Hong Kong has done an excellent job against SARS, and the World Health Organization (WHO) will conduct a supplementary work focusing on the environmental transmission of the virus in Hong Kong.
WHO Senior Advisor William Cocksedge made the remarks Thursday after meeting with officials from the Department of Health of Hong Kong.
The WHO expert said that Hong Kong has done everything that should have been done at the time to combat SARS, and has done "an excellent job."
He noted that the WHO team conducting research in Hong Kong at the invitation of the Hong Kong Special Administrative Region government doesn't mean that they will replace or do better than what has been done in Hong Kong, as their work will supplement the efforts of the Hong Kong government. The WHO team will stay in Hong Kong for three weeks.

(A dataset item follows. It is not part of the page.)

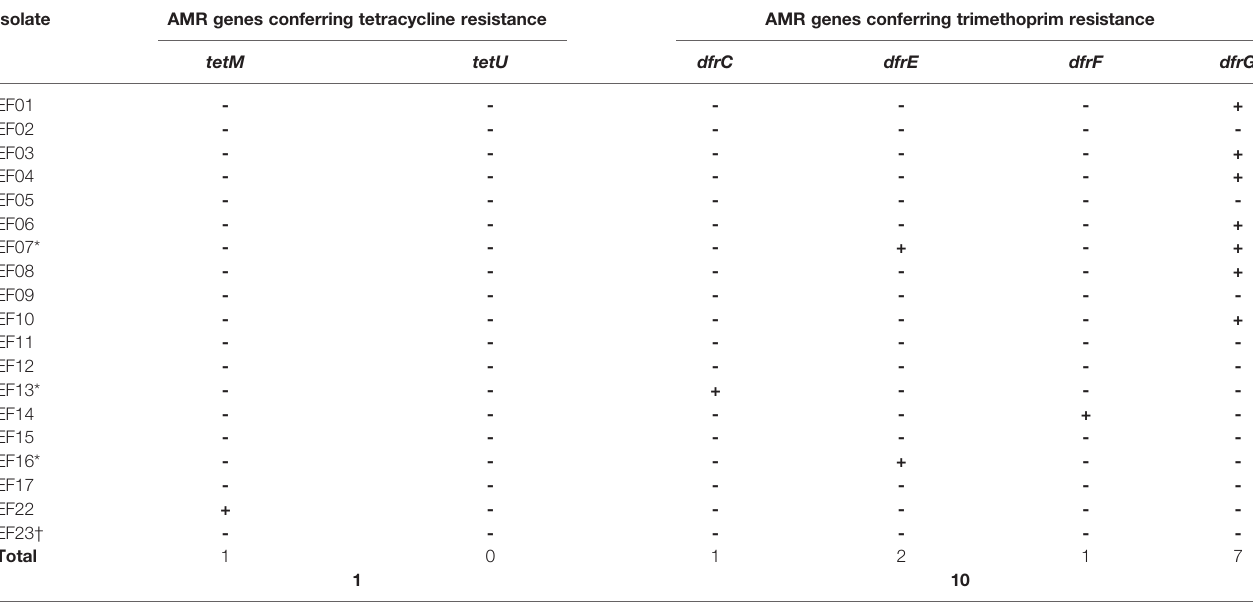
TABLE 6 | Genes detected by long-read next-generation sequencing that confer antimicrobial resistance (AMR) to tetracycline and trimethoprim.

Cocksedge noted that his particular job after arriving in Hong Kong Wednesday was to set up a seven-member team, comprising of experts on building and environment from Canada and Austria, who will come to Hong Kong in the next few days.
When they all arrive, they will look at some buildings in Hong Kong, among them the Amoy Gardens, a residential estate which has witnessed the contraction of SARS of more than 300 residents.
Cocksedge pointed out part of the traveling advice WHO issued earlier against Hong Kong is based on the environmental transmission pattern of SARS in the Amoy Gardens, whose unusualness spells the necessity of their planned investigation.
Moreover, he said, a lot of expertise has been applied to the clinical and laboratory studies of SARS, but not in the cause and effect relationship between virus and environment.
Cocksedge stated that they will build on this part of knowledge on SARS so as to come up with more controlling measures of the highly-infectious virus in Hong Kong, where there are a lot of high-rising buildings with a high population density.
He noted that the report handed by the Hong Kong government on the case of Amoy Gardens proposed "a possible theory," and they will study the report carefully and conduct on-the-spot investigations to see if there are other possibilities.